Start of MATERIAL FOR THIS EXERCISE

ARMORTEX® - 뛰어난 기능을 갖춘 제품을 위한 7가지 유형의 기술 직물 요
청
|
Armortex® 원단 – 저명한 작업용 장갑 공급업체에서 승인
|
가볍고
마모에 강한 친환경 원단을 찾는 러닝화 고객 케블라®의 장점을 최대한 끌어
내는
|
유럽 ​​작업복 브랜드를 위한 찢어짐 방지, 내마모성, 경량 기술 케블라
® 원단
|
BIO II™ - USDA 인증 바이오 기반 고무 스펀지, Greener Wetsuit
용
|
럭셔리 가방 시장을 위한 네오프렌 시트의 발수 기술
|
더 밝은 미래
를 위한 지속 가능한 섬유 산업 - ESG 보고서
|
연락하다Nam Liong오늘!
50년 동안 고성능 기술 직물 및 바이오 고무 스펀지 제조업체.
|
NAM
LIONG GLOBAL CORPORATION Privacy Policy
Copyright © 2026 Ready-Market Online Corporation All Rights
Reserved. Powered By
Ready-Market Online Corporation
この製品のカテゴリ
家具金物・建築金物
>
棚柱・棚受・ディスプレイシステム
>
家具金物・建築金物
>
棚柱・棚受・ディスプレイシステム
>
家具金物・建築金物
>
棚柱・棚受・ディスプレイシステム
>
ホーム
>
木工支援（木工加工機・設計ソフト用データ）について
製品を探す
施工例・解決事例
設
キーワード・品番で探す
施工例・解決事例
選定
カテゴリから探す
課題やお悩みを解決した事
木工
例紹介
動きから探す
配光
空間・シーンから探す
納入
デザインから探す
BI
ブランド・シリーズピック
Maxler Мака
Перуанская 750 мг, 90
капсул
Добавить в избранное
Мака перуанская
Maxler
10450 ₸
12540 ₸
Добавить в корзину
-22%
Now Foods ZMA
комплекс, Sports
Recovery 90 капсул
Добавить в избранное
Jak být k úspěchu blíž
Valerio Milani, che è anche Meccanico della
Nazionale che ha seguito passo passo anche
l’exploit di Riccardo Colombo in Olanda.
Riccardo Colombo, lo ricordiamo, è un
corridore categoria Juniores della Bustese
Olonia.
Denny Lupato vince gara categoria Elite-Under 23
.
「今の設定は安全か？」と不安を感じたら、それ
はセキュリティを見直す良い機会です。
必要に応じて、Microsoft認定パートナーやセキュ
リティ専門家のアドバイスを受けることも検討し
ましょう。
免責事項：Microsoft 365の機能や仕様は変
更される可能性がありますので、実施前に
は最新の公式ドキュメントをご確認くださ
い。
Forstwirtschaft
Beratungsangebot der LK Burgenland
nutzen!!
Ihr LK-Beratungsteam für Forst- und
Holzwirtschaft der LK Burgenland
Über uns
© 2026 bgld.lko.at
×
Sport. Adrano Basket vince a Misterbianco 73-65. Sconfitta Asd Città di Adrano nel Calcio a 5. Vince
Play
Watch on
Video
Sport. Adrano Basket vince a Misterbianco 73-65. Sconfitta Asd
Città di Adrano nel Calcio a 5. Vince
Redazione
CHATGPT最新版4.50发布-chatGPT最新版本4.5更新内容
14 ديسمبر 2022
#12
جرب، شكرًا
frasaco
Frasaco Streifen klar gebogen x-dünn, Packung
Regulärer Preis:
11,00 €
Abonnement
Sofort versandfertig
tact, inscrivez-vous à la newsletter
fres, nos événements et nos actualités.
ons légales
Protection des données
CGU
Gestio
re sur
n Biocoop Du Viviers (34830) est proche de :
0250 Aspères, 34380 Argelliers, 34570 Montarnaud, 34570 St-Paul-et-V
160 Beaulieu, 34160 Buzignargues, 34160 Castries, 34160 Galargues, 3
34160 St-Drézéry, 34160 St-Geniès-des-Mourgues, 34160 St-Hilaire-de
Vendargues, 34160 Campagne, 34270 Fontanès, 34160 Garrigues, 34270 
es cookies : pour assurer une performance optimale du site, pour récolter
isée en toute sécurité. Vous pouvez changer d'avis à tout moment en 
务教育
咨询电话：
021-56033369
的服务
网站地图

End of MATERIAL FOR THIS EXERCISE

[YOUR ASSIGNMENT]
Identify each line in the entries with the word "Città" and copy it.

[SOLUTION TO THE EXERCISE]
Sport. Adrano Basket vince a Misterbianco 73-65. Sconfitta Asd Città di Adrano nel Calcio a 5. Vince
Città di Adrano nel Calcio a 5. Vince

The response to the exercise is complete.